(Exercise input):
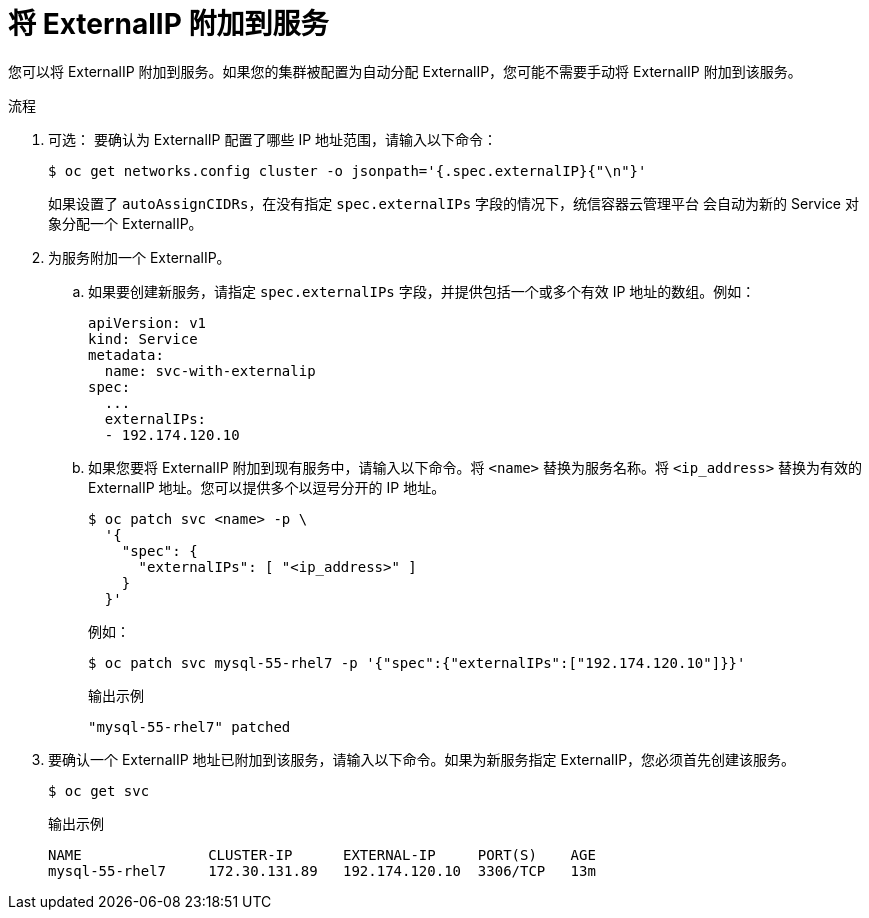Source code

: // Module included in the following assemblies:
//
// * networking/configuring_ingress_cluster_traffic/configuring-ingress-cluster-traffic-service-external-ip.adoc

:_content-type: PROCEDURE
[id="nw-service-externalip-create_{context}"]
= 将 ExternalIP 附加到服务

您可以将 ExternalIP 附加到服务。如果您的集群被配置为自动分配 ExternalIP，您可能不需要手动将 ExternalIP 附加到该服务。

.流程

. 可选： 要确认为 ExternalIP 配置了哪些 IP 地址范围，请输入以下命令：
+
[source,terminal]
----
$ oc get networks.config cluster -o jsonpath='{.spec.externalIP}{"\n"}'
----
+
如果设置了 `autoAssignCIDRs`，在没有指定 `spec.externalIPs` 字段的情况下，统信容器云管理平台 会自动为新的 Service 对象分配一个 ExternalIP。

. 为服务附加一个 ExternalIP。

.. 如果要创建新服务，请指定 `spec.externalIPs` 字段，并提供包括一个或多个有效 IP 地址的数组。例如：
+
[source,yaml]
----
apiVersion: v1
kind: Service
metadata:
  name: svc-with-externalip
spec:
  ...
  externalIPs:
  - 192.174.120.10
----

.. 如果您要将 ExternalIP 附加到现有服务中，请输入以下命令。将 `<name>` 替换为服务名称。将 `<ip_address>` 替换为有效的 ExternalIP 地址。您可以提供多个以逗号分开的 IP 地址。
+
[source,terminal]
----
$ oc patch svc <name> -p \
  '{
    "spec": {
      "externalIPs": [ "<ip_address>" ]
    }
  }'
----
+
例如：
+
[source,terminal]
----
$ oc patch svc mysql-55-rhel7 -p '{"spec":{"externalIPs":["192.174.120.10"]}}'
----
+
.输出示例
[source,terminal]
----
"mysql-55-rhel7" patched
----

. 要确认一个 ExternalIP 地址已附加到该服务，请输入以下命令。如果为新服务指定 ExternalIP，您必须首先创建该服务。
+
[source,terminal]
----
$ oc get svc
----
+
.输出示例
[source,terminal]
----
NAME               CLUSTER-IP      EXTERNAL-IP     PORT(S)    AGE
mysql-55-rhel7     172.30.131.89   192.174.120.10  3306/TCP   13m
----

(About this task): Filter the data for the string "附加到服务". Copy each matching line.

(Output for this exercise):
= 将 ExternalIP 附加到服务
您可以将 ExternalIP 附加到服务。如果您的集群被配置为自动分配 ExternalIP，您可能不需要手动将 ExternalIP 附加到该服务。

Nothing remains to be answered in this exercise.